Ditambahkan Gatot, mengingat keberadaan IMEI belum tentu sepenuhnya dipahami oleh sebagian besar pengguna layanan telekomunikasi dan mungkin sejauh ini yang diketahuinya hanya nomer teleponnya saja misalnya, maka sosialisasi intensif harus komprehensif. Sosialisasi ini tidak hanya harus dilakukan oleh kedua kementerian, tetapi juga oleh para penyelenggara telekomunikasi dan vendor telekomunikasi serta berbagai pihak terkait.

"Salah satu cara membedakan asli dan palsunya IMEI di antaranya umumnya terletak pada filmware handled, dus/kotak dan stiker yang tertempel pada tempat baterai perangkat. Perangkat yang palsu pada umumnya tidak akan menampilkan nomor IMEI. Sebaliknya, jika ada IMEI nya, lebih baik dicocokkan dengan dengan dus/kotak untuk mengindari IMEI yang terduplikasi," jelasnya.

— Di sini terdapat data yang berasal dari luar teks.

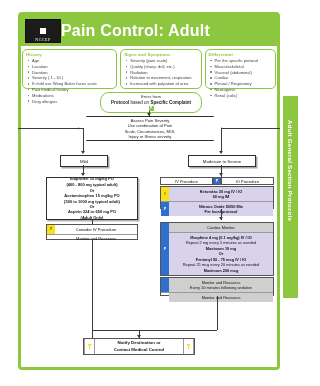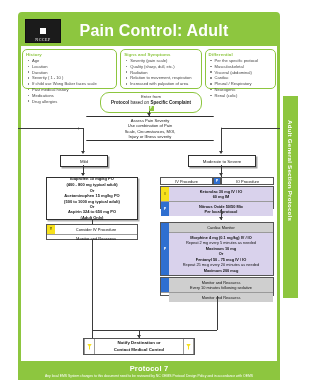--- a/index.html
+++ b/index.html
@@ -24,21 +24,21 @@
   }
   .logo{
     width:36px;height:24px;margin-left:4px;background:#1b1b1b;
     display:flex;align-items:flex-end;justify-content:center;flex:none;
     border:1px solid #111;box-sizing:border-box;
   }
   .logo .sq{width:6px;height:6px;background:#fff;margin-bottom:8px;}
   .logo .lt{position:absolute;font-size:4px;color:#fff;letter-spacing:.5px;
     margin-top:13px;font-family:"Liberation Serif",serif;}
   .title{
-    flex:1;text-align:center;color:#fff;font-size:16px;font-weight:bold;
+    flex:1;text-align:left;color:#fff;font-size:16px;font-weight:bold;
     letter-spacing:.2px;margin-right:30px;
   }
 
   
   .sidetab{
     position:absolute;right:0px;top:96px;width:15px;height:202px;background:#8dc63f;
   }
   .sidetab span{
     display:block;white-space:nowrap;color:#fff;font-size:6.2px;font-weight:bold;
     transform:rotate(90deg);transform-origin:left top;
@@ -391,18 +391,14 @@
     </div>
     <div class="nbody">
       <div class="t">Notify Destination or</div>
       <div class="t">Contact Medical Control</div>
     </div>
     <div class="ytag">
       <div class="ymark"></div>
     </div>
   </div>
 
-  <div class="footer">
-    <div class="pt">Protocol 7</div>
-    <div class="sub">Any local EMS System changes to this document need to be reviewed by NC OEMS Protocol Design Policy and in accordance with OEMS</div>
-  </div>
 
 </div>
 
 </body></html>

Masalah IMEI bukan satu-satunya cara untuk mengatasi maraknya peredaran black market dari perangkat telekomunikasi, karena Kementerian Kominfo di antaranya juga tetap mewajibkan bagi para vendor, importir dan pabrikan yang akan memperdagangkan perangkat telekomunikasinya untuk harus disertifikasi sesuai dengan yang diatur dalam Peraturan Menteri Kominfo No. 29 Tahun 2008 tentang Sertifikasi Alat dan Perangkat Telekomunikasi, yang kini sedang direvisi. Di samping itu, kegiatan penegakan hukum atau razia di sejumlah setra perdagangan tetap terus digalakkan sebagaimana yang selama ini telah dilakukan.

"Kementerian Kominfo sepakat dengan Kementerian Perdagangan untuk menyusun rencana jangka pendek dan jangka panjang yang konkret serta lebih koordinatif dengan aparat Ditjen Bea Cukai, Kepolisian dan berbagai instansi terkait dengan tujuan untuk meminimalisasi penyelundupan perangkat telekomunikasi. Koordinasi antara Kementerian Perdagangan terhadap berbagai hal terkait dengan regulasi masalah perangkat telekomunikasi sesungguhnya selama ini sudah berlangsung cukup baik dengan tujuan untuk meminimalisasi adanya regulasi yang saling bertentangan. Khusus mengenai masalah IMEI ini memang untuk tingkat pejabat tinggi baru sekali ini dilakukan dan akan terus dikoordinasikan secara lebih intensif," urai Gatot.

Sementara itu, Direktur Lembaga Pengembangan dan Pemberdayaan Masyarakat Informasi (LPPMI) Kamilov Sagala berpendapat, aturan mengenai IMEI akan berpotensi merugikan konsumen. "Ini berpotensi merugikan pengguna. Mengapa? Karena pengguna tidak bisa membedakan mana yang ilegal dan mana yang legal. Kalau pengguna beli ponsel tertentu di mall misalnya, kemudian IMEI nya ilegal, ini siapa yang tanggung jawab?" tegas Kamilov.

Yang perlu dilakukan, kata Mantan Anggota BRTI ini, adalah pengawasan yang ketat di perbatasan dan pintu-pintu masuk agar barang ilegal tidak bisa masuk. "Pernah dalam kasus BlackBerry PIN yang tidak terdaftar di RIM di blok, padahal konsumen tidak tahu mana PIN yang legal dan ilegal. Akhirnya kami (BRTI saat itu–red) berjuang menyelamatkan pengguna. Saatnya Kementerian Perdagangan Kominfo juga bergerak menyelamatkan pengguna, jangan ujung-ujungnya pendapat dari sertifikasi atau otorisasi IMEI saja," sergah Kamilov.